Producers: Hrönn Kristinsdóttir, Sara Nassim, Piodor Gustafsson, Erik Rydell, Klaudia Smieja-Rostworowska and Jan Naszewski   Director: Valdimar Jóhannsson   Screenplay: Sjón and Valdimar Jóhannsson   Cast: Noomi Rapace, Hilmir Snær Gudnason, Björn Hlynur Haraldsson and Ingvar Sigurdsson   Distributor: A24 Films

Grade: B

If the recent Netflix film “The Starling” dealt with a couple’s reaction to the loss of a child with mawkish sentimentality, Valdimar Jóhannsson’s “Lamb” does so with unsettling surrealism.  Though it has horrific elements and doses of gallows humor, it’s basically a darkly fractured fairy-tale of obsessive parenthood, and a creepily effective one. 

It’s also a film that will work best if a viewer isn’t aware of its central conceit and is unprepared for the oddball premise.  So the reader should know that the following paragraphs contain spoilers one should avoid reading before seeing it.  Consider yourself warned. 

The film, co-writer by Jóhannsson and writer Sjón, it set in a remote area of Iceland, a gloomy, often foggy region where the skittish animals are frightened by some force they sense in the mountains.  There María (Noomi Rapace) and Ingvar (Hilmir Snær Gudnason) operate a sheep ranch.  They are a quiet, reserved couple nursing a deep sadness—the loss of their little daughter Ada. 

As they assist their ewes as they give birth, an oddity emerges—a newborn with a human body topped by a lamb’s head.  They effectively adopt the hybrid, naming it Ada and taking it into their home to raise as their own “little lamb,” much to the irritation its birth mother, which bleats outside their window until María takes matters into her own hands.

Another intrusion comes in the person of Pétur (Björn Hlynur Haraldsson), an erstwhile musician dumped in the wilderness by his buddies and forced to walk to the ranch.  At first it seems as though he might be a dangerous invader, but he’s actually Ingvar’s brother, warmly received by the couple.
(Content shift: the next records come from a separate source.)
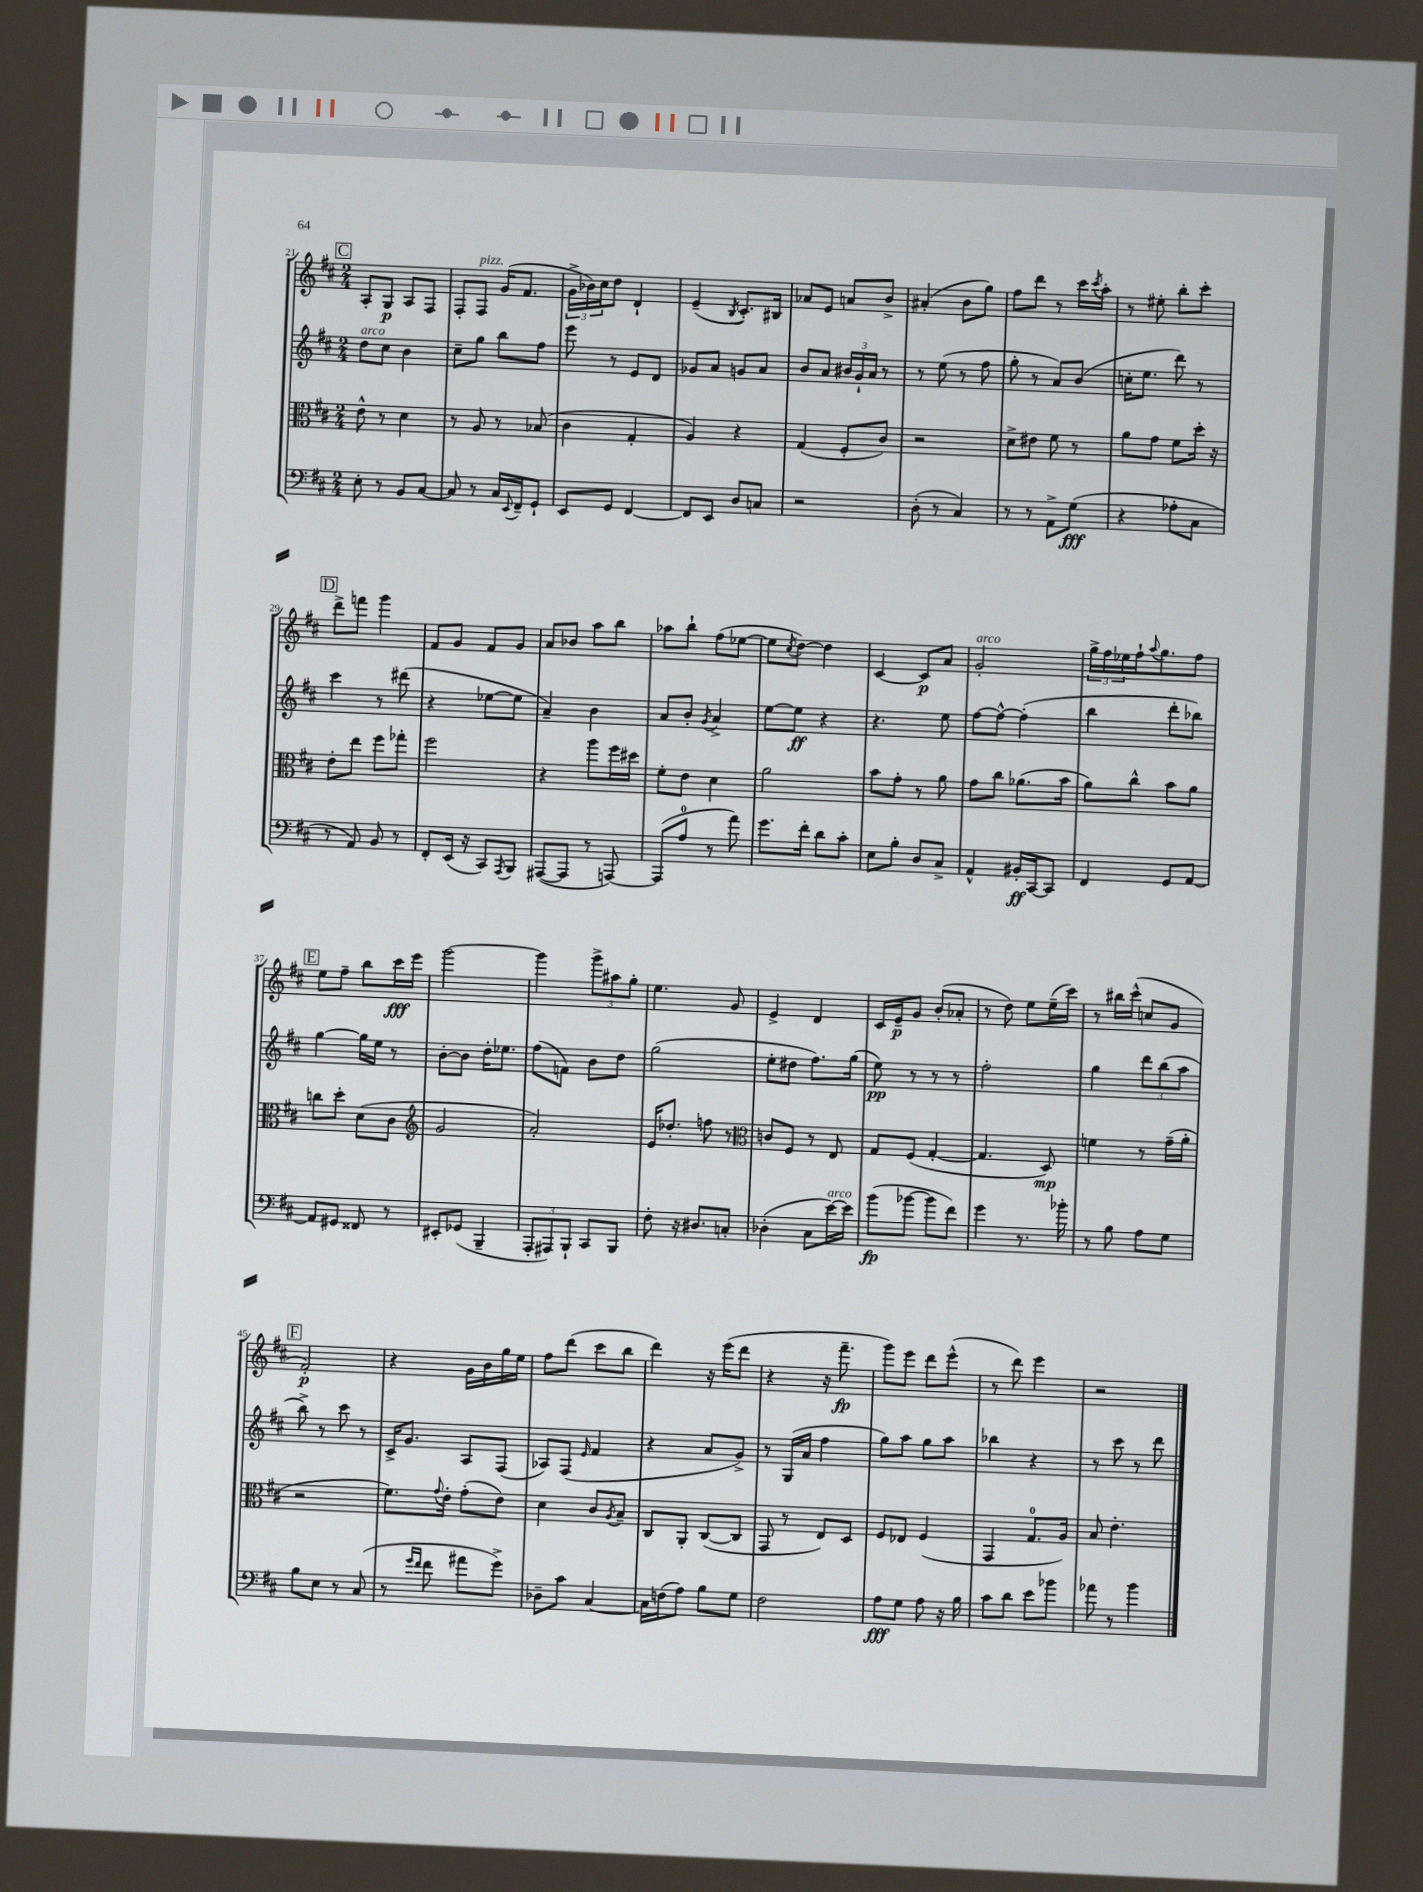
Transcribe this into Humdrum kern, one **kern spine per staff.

**kern	**kern	**kern	**kern
*staff4	*staff3	*staff2	*staff1
*clefF4	*clefC3	*clefG2	*clefG2
*k[f#c#]	*k[f#c#]	*k[f#c#]	*k[f#c#]
*M2/4	*M2/4	*M2/4	*M2/4
8E'	8e^^	8dd	8A'
8r	8r	8cc#	8G
8BB	4d	4b	8A
[8C#	.	.	8F#
=	=	=	=
8C#]	8r	8cc#~	8F#'
8r	8A	8gg	8F#
16C#	8r	8bb	(16g
8qqEE	.	.	.
16FF#~	.	.	8.f#
8GG`	(8B-	8ff#	.
=	=	=	=
8EE	4c#	8eee	24g^
.	.	.	24b-)
.	.	.	24cc#
8GG	.	8r	8dd
[4FF#	4G'	8e	4d`
.	.	8d	.
=	=	=	=
8FF#]	4A)	8g-	(4e~
8EE	.	8a	.
.	.	.	8qB
8D	4r	8g	8.c#')
8C	.	8a	.
.	.	.	16B#
=	=	=	=
2r	(4G	8b	8a-
.	.	8a	8e
.	8F#'	24b#	8a
.	.	24g`	.
.	.	24a	.
.	8c#)	8r	8b^
=	=	=	=
(8D'	2r	8r	(4a#'
8r	.	(8ee	.
4C#)	.	8r	8b
.	.	8ff#	8gg)
=	=	=	=
8r	8d^	8gg'	8ff#
8r	8e#	8r	8ddd
8AA^	8f#	8a)	8r
(8G	8r	(8b	16ccc#
.	.	.	8qccc#
.	.	.	16aa'
=	=	=	=
4r	8a	16cc'	8r
.	.	8.ee	.
.	8g	.	8ee#'
8A-'	8f#	8ddd)	8bb'
8C#	16dd'	8r	8ccc#'
.	16r	.	.
=	=	=	=
8r	8e'	4ccc#	8ddd^
8AA)	8ee	.	8fff
8BB	8ff#	8r	4ggg
8r	8gg-'	(8ddd#	.
=	=	=	=
8FF#'	2ff#	4r	8f#
(16EE	.	.	8g
16r	.	.	.
8CC#)	.	[8ee-	8f#
8qAAA	.	.	.
8BBB	.	8ee-]	8g
=	=	=	=
([8AAA#	4r	4a~)	8a
8AAA#]	.	.	8b-
8r	8aa	4b	8aa
[8AAA)	16ff#	.	8bb
.	16dd#	.	.
=	=	=	=
(8AAA]	8f#'	8a	8aa-
8A	8e	8b'	8bb`
.	.	8qg	.
8r	4d	4a^	(8ff#
8a)	.	.	[8ee-
=	=	=	=
8.g	2a	[8ee	8ee-]
.	.	.	8qcc#
.	.	8ee]	[8dd)
16f#'	.	.	.
8d	.	4r	4dd]
8c#'	.	.	.
=	=	=	=
8E	8b	4.r	[4c#
8B'	8g'	.	.
8D	8r	.	8c#]
8C#^	8a	8ee	8a
=	=	=	=
4AA^^	8g	[8ff#	2g'
.	8cc#	8ff#^^_	.
16BB#'	(8.a-	(4ff#']	.
[16CC#	.	.	.
8CC#]	.	.	.
.	16b	.	.
=	=	=	=
4FF#	8a)	4bb	24gg^
.	.	.	24ff#
.	.	.	24ee-
.	8cc#^^	.	16ff#`
.	.	.	8qqaa
.	.	.	8.gg
8GG	8b	8ddd'	.
[8AA	8a	8bb-)	8ff#
=	=	=	=
8AA]	8cc	[4gg	8ee
8GG#	8dd'	.	8ff#~
8FF##	(8d	16gg]	8bb
.	.	16ee	.
8r	8c#	8r	16ccc#
.	.	.	16eee
=	=	=	=
*	*clefG2	*	*
8EE#'	2g	[8b'	[2ggg
(8GG-	.	8b]	.
4BBB~	.	16dd'	.
.	.	8.ee-	.
=	=	=	=
12AAA'	2a')	(8ff#	4ggg]
12AAA#)	.	.	.
.	.	8f)	.
12BBB`	.	.	.
8CC#	.	8b	12ggg^
.	.	.	12aa#
8BBB	.	8dd	.
.	.	.	12gg'
=	=	=	=
8F#'	16e	(2gg	4.ee
.	8.dd-'	.	.
16r	.	.	.
8.D#	.	.	.
.	8ff	.	.
8C'	8r	.	8g
=	=	=	=
*	*clefC3	*	*
(4D-'	8c	8ee'	4e^
.	8F#	8dd#	.
8C#	8r	8.ff#)	4d
[16e)	8E	.	.
16e]	.	(16gg	.
=	=	=	=
(8b	8G	8ee)	16c#
.	.	.	16e~
[8b-	(8F#	8r	8g
8b-]	[4G'	8r	(8b'
8f#)	.	8r	8a-'
=	=	=	=
4g	4.G]	2ff#'	8r
.	.	.	8dd)
8.r	.	.	8ee
.	8D)	.	(16ee~
16b-'	.	.	16ccc#)
=	=	=	=
8r	4f	4gg	8r
8B	.	.	16bb#
.	.	.	(16ccc#^^
8A	8r	12ddd	8cc
.	.	(12bb	.
8G	(16g~	.	8g
.	.	12aa	.
.	16a'	.	.
=	=	=	=
8B	2r	8bb^)	2f#')
8E	.	8r	.
8r	.	8ccc#	.
(8C#	.	8r	.
=	=	=	=
8r	8.f#)	16c#^	4r
.	.	8.g	.
16qqg	.	.	.
16qqf#	.	.	.
8f#	.	.	.
.	8qqg	.	.
.	16e'	.	.
8a#	(8g'	8A	16g
.	.	.	16b
8g^)	8e)	(8F#	16gg
.	.	.	16ee
=	=	=	=
8D-~	4d	8A-)	8ff#
8c#	.	(8F#	(8ddd
.	.	16qqe	.
[4C#	8c#	4f#	8ccc#
.	8qA	.	.
.	8B~	.	8bb
=	=	=	=
16C#]	8C#	4r	4ddd)
(16F	.	.	.
8A)	8AA'	.	.
8B	([8C#	8a	16r
.	.	.	(16eee
8G	8C#]	8g^)	8ddd
=	=	=	=
2F#	8GG	8r	4r
.	8r	(16G	.
.	.	16a	.
.	8E)	4ff#	16r
.	.	.	8.fff#~
.	8D	.	.
=	=	=	=
8A	8F#	8gg)	8ggg)
8G	8E-	8aa	8eee
8A	(4F#	8gg	8ddd
16r	.	8aa	(8eee^^
16B	.	.	.
=	=	=	=
8c#	4GG	4bb-	8r
8d	.	.	8ddd)
8e	8.G	4r	4eee
8b-	.	.	.
.	16A)	.	.
=	=	=	=
8a-	8B	8r	2r
8r	4.e'	8ccc#	.
4b	.	8r	.
.	.	8ddd	.
==	==	==	==
*-	*-	*-	*-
Initially horrified by their doting on this strange creature, he’s gradually converted to their point of view, taking on the persona of Ada’s loving uncle.

All does not remain well, however.  The threat from the nearby mountains, which their loyal dog tries to warn them about, suddenly shatters the couple’s ostensibly idyllic existence.

“Lamb” requires you to swallow its weird premise—and its ultimate “explanation”—without demur, never bothering to attempt to tie everything together in a logical package.  It also demands a good deal of patience, waiting until more than a half-hour has passed before revealing its secret and then proceeding at a measured pace while leaving room for digressions that, like the ranch’s run-down tractor, sometimes don’t go anywhere.  A suggestion that Pétur is coming on to María, for instance, is dropped before it even gets started, and a long sequence of the “family” watching TV is like a divertissement.

But Jóhannsson and editor Agnieszka Glinska use the time to build a moody, vaguely menacing atmosphere that keeps one on edge.  Their collaborators play a significant role in this.  The spare production design by Snorri Freyr Hilmarsson adds to the feeling of isolation that the locations so effectively captured by cinematographer Eli Arenson naturally convey, and Margrét Einarsdóttir’s costumes enhance the ambience.  Equally important are the sound design credited to Ingvar Lunderg and Björn Viktorsson and the score by Thórarinn Gudnason, which make what one hears as unsettling as the visuals.

The small ensemble cast fit themselves seamlessly into the peculiar narrative.  Rapace and Gudnason project an air of quiet normalcy even as María and Ingvar choose to take a strange path, while Haraldsson is more extroverted and blustery, but with a sensitive side.  The fourth major character, Ada, is a mixture of child actor, puppetry and CGI, and not always ideally convincing, but here and elsewhere in the film visual effects supervisors Peter Hjorth and Fredrik Nord do a commendable job with what were probably modest means.  One also has to applaud the work of the animal wranglers.

The pervasive strangeness of “Lamb” takes some getting used to, but it joins the ranks of modern horror movies willing to take risks and embrace something different from the usual slice-and-dice formula.  And it stays with you.